* _THE PROBLEM_
This exercise asks for a copy of each line in the records below with the word "results" in it.

====

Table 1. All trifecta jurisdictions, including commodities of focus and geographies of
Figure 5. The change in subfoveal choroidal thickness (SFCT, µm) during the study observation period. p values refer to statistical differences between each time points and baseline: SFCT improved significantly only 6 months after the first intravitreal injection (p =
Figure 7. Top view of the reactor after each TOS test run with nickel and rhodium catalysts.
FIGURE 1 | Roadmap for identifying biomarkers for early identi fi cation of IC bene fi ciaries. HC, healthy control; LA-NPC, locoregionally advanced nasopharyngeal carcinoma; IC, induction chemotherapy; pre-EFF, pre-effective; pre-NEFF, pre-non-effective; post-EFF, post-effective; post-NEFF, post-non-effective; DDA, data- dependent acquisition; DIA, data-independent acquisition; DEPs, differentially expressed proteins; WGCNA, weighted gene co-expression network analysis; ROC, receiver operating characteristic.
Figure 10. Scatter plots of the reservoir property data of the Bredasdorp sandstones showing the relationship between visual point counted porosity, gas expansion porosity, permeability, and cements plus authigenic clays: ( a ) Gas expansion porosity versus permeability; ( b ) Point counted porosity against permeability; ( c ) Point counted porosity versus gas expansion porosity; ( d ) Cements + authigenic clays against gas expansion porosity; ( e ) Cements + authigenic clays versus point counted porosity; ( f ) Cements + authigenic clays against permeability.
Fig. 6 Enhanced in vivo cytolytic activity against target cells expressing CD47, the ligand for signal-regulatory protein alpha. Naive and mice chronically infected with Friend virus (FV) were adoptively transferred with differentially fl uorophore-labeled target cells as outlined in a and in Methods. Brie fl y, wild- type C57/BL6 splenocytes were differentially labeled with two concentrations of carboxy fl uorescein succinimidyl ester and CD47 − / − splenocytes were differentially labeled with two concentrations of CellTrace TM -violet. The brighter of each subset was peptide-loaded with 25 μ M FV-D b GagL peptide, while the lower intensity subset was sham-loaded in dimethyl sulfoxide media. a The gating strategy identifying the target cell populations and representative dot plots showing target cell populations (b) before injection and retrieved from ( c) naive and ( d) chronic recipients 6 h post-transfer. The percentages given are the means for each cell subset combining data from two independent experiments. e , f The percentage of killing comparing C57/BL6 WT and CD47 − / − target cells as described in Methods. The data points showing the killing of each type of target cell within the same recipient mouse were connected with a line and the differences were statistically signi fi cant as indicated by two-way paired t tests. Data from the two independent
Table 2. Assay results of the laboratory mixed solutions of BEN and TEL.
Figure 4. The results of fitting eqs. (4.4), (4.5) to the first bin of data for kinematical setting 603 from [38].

====

* _OUTPUT OF THE TASK_
Table 2. Assay results of the laboratory mixed solutions of BEN and TEL.
Figure 4. The results of fitting eqs. (4.4), (4.5) to the first bin of data for kinematical setting 603 from [38].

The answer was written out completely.